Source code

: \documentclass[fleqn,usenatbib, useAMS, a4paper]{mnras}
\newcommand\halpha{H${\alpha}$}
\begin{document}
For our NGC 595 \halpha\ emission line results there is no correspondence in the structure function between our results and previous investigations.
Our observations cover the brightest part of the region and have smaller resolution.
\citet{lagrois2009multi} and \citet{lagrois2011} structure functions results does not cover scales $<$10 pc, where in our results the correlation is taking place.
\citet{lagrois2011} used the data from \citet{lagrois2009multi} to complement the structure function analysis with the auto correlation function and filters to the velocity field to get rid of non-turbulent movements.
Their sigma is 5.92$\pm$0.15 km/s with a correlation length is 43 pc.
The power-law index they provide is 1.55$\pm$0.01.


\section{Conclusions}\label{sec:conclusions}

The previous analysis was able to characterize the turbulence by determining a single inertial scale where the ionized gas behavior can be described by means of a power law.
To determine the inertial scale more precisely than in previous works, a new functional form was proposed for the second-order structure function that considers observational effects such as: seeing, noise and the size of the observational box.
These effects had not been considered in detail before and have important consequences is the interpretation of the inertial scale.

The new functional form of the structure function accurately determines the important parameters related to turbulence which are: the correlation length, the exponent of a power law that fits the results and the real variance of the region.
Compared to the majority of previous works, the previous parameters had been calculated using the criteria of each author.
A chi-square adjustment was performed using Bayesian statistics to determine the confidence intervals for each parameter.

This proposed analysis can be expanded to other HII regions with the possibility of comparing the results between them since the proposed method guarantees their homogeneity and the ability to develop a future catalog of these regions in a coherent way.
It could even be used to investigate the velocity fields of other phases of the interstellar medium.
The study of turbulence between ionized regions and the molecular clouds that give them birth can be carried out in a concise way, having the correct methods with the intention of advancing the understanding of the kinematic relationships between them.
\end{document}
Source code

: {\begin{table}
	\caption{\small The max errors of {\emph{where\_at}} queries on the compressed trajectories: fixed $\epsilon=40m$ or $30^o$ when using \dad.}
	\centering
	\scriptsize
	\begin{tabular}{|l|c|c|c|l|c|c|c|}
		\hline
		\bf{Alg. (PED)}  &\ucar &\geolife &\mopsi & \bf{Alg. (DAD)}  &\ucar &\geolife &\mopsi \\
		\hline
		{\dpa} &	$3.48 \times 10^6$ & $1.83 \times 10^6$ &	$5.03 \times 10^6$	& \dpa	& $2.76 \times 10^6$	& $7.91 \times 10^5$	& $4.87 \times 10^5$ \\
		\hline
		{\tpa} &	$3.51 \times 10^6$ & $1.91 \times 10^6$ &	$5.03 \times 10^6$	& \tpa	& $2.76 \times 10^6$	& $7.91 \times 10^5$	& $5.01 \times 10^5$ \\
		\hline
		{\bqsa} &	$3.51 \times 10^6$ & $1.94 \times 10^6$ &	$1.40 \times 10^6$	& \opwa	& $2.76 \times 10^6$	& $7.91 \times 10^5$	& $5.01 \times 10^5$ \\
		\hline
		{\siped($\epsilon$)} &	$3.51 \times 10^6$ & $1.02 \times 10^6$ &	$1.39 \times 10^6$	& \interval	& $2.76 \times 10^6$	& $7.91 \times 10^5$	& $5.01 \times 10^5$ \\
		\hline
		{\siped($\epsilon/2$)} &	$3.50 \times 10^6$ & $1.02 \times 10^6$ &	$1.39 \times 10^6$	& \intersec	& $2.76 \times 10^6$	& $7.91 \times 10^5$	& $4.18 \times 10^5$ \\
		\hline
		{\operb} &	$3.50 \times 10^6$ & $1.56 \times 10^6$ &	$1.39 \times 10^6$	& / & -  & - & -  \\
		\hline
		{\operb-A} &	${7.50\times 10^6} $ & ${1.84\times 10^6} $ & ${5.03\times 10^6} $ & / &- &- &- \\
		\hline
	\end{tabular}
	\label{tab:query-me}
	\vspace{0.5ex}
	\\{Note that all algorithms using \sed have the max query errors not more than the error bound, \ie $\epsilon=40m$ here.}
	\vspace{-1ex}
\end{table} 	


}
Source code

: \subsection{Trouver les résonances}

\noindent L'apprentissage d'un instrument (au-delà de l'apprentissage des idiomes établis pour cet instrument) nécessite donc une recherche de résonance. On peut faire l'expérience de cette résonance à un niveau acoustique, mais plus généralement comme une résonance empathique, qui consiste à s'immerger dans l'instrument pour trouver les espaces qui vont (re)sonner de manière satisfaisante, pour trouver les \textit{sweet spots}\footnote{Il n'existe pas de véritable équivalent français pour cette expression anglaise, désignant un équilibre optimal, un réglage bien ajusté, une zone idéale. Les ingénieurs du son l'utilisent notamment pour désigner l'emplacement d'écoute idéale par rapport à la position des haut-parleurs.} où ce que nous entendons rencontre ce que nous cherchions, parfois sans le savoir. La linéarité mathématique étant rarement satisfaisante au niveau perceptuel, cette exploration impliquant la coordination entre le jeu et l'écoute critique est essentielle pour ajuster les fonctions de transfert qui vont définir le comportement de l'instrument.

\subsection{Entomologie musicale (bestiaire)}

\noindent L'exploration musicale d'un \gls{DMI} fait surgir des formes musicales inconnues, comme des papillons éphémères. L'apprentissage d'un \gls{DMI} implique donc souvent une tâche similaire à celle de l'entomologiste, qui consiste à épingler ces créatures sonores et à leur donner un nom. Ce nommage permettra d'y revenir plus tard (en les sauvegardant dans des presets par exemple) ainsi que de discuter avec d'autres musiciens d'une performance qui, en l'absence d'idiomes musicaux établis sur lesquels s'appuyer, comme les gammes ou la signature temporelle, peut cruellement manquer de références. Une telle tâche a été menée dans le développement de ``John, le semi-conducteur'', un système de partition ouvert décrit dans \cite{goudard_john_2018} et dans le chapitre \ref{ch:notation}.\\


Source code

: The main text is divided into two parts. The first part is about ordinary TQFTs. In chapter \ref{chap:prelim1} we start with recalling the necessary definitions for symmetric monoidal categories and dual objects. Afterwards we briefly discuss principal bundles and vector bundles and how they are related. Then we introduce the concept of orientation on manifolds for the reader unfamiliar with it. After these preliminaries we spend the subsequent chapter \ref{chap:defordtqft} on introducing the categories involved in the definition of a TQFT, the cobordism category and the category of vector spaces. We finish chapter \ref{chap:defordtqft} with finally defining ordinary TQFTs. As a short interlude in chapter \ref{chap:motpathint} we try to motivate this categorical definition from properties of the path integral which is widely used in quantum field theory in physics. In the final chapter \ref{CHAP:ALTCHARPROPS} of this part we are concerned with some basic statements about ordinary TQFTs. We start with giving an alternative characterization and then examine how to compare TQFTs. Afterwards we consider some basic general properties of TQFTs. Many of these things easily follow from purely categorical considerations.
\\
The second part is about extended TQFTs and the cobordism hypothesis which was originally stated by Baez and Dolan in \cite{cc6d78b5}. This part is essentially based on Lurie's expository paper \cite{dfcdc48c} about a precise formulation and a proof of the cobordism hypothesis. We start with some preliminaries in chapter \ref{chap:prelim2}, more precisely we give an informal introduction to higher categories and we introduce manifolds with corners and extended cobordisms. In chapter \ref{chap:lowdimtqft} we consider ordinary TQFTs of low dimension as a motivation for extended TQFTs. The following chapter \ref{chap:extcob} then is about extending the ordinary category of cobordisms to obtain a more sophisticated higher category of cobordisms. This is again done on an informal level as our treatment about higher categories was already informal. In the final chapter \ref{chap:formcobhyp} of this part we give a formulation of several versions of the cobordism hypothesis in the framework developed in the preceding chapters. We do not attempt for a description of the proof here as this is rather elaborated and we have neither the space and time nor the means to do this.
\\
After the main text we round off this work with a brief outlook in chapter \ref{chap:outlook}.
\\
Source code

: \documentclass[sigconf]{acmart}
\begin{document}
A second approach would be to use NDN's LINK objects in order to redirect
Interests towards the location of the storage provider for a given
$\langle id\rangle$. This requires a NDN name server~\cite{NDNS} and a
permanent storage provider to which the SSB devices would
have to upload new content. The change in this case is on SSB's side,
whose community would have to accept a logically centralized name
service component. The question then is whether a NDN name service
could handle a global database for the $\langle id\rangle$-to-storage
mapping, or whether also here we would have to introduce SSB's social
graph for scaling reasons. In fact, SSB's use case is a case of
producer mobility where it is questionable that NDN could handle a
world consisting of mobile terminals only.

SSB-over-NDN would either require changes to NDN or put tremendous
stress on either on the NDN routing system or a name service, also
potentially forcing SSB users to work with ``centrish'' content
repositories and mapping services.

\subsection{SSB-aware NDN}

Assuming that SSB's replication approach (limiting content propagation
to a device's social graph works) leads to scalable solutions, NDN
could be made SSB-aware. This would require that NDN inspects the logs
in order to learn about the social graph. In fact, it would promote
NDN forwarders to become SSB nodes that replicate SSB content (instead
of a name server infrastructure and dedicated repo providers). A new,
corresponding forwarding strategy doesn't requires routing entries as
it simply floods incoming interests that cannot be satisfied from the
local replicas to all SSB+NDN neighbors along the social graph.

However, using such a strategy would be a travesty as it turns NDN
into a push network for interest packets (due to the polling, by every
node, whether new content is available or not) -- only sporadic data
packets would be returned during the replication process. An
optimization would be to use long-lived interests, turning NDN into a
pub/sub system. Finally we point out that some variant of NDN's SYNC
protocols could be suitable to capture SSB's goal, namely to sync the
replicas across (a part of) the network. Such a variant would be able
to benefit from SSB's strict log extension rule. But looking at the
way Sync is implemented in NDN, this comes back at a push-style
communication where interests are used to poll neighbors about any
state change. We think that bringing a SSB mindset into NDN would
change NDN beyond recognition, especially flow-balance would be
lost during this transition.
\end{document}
═══
* **Exercise**: Search the data above for the word "errors" and count the lines where it appears. Only the number should be given.

* **Reply to the exercise**: 2